Pinto Rodriguez et al assessed factors associated with lack of clinical improvement after vein ablation through multivariable logistic regression and they demonstrated that baseline disease severity was a key predictor. ⁹ These results are in line with our findings, with ML models identifying VCSS and CEAP classification among the top predictors of lack of clinical improvement. While Pinto Rodriguez et al focused on association analysis using traditional regression, our study leveraged ML techniques to build predictive models, extending these insights toward individualized risk prediction.

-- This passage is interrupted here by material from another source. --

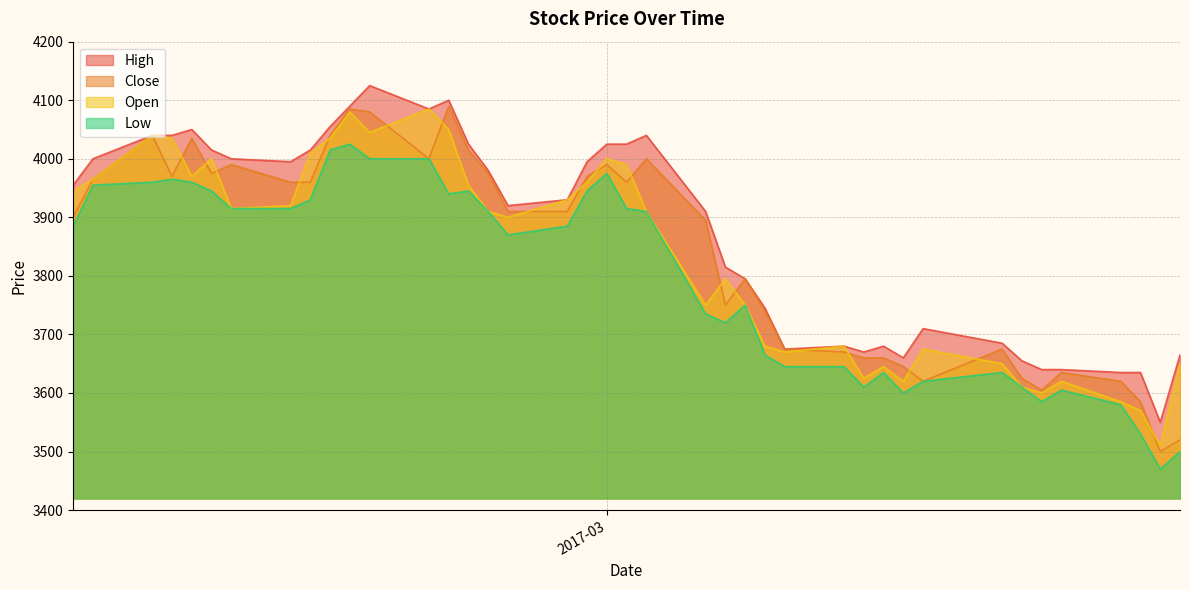

List the series in order of their peak value, lowest first.

Low, Open, Close, High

Beyond disease severity, our models also highlighted age and BMI as important predictors. BMI is a well-established risk factor for postoperative complications, and our findings confirm its strong influence.^15,16 Current clinical guidelines highlight the importance of obesity in CVI as it contributes to the severity of the disease, influences treatment strategies and outcomes. ¹ In this study, we observed a significant difference in age between improved and non-improved patients, and age was identified among the main features in the predictive models. This is corroborated by another study that reported that younger groups (age <65 years) had greater improvements in patient-reported outcomes, although they experienced similar improvements in CEAP and VCSS compared with older patients. ¹⁷ While analysis of feature importance identified disease severity, BMI, and age as the most influential variables in the Random Forest model, it is important to note that the model captures non-linear patterns. The model therefore reflects and helps to evaluate how risk changes within patient profiles. Such approach may improve the identification of patients at risk of non-clinical improvement, allowing to develop individualized follow-up strategies.

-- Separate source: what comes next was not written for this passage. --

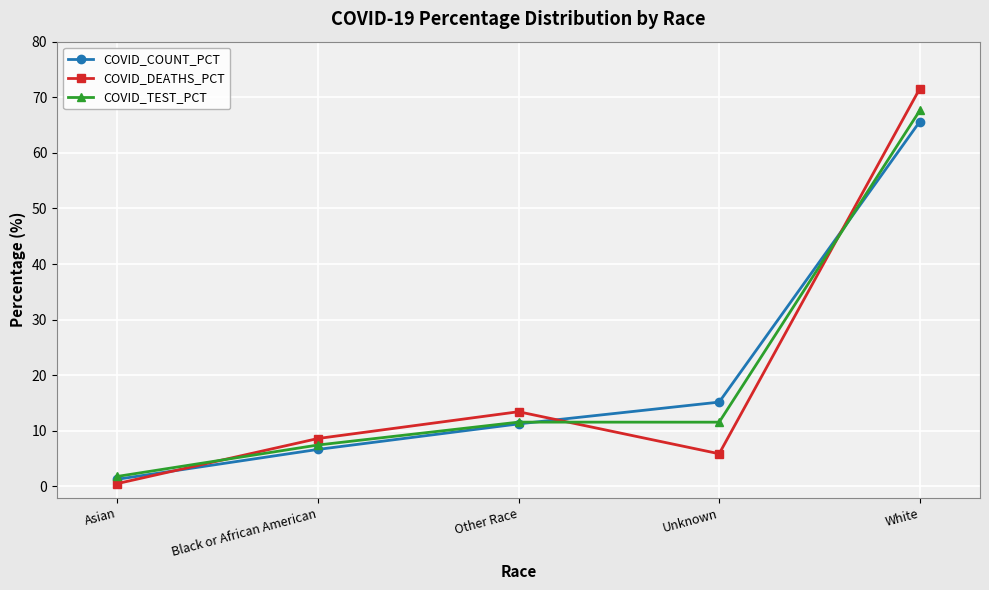

Count the number of categories in the chart.

5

This study has some limitations, and future perspectives for improvement can be suggested. Our study used aggregated VCSS scores rather than item-level data. Individual VCSS components, such as edema, pigmentation, ulceration, or pain, could provide additional predictive power. Future work could enrich the dataset with item-level scores and explore optimal ways to combine CEAP and VCSS to better quantify clinically meaningful improvement. A key direction for potential improvement would be the integration of multimodal data. In addition to clinical and demographic variables, incorporating imaging data could provide richer information for predictive models and help capture subtle aspects of disease severity to improve performance, particularly for the minority class of non-improved patients. Finally, while outcomes were assessed at 90 days, longer-term follow-up may reveal recurrences and/or delayed complications.

Conclusion

The present study demonstrated that routinely collected clinical data can be used to predict 90-day outcomes after varicose vein surgery using ML. Baseline CEAP and VCSS scores consistently emerged as the most informative predictors. BMI also ranked among the top predictors, further supporting its clinical relevance in venous disease prognosis. Beyond individual predictors, this study emphasizes the value of assessing 90-day clinical improvement as a meaningful medium-term outcome. Such a time horizon provides a practical benchmark to evaluate the effectiveness of surgery and detect early signs of recurrence. Although overall model performance was modest, the ability to identify key prognostic factors from clinical data is encouraging. Importantly, our modeling deliberately mirrored the perspective of the clinician, relying only on the type of information typically easily available in everyday practice. In this context, the observed misclassifications appear to stem from overlapping patient profiles rather than algorithmic shortcomings, pointing to the need for richer datasets rather than more complex methods. These findings provide a strong foundation for future research that combines clinical data with complementary sources such as imaging to further enhance predictive accuracy. Taken together, this work shows that even basic clinical information can yield meaningful prognostic insights.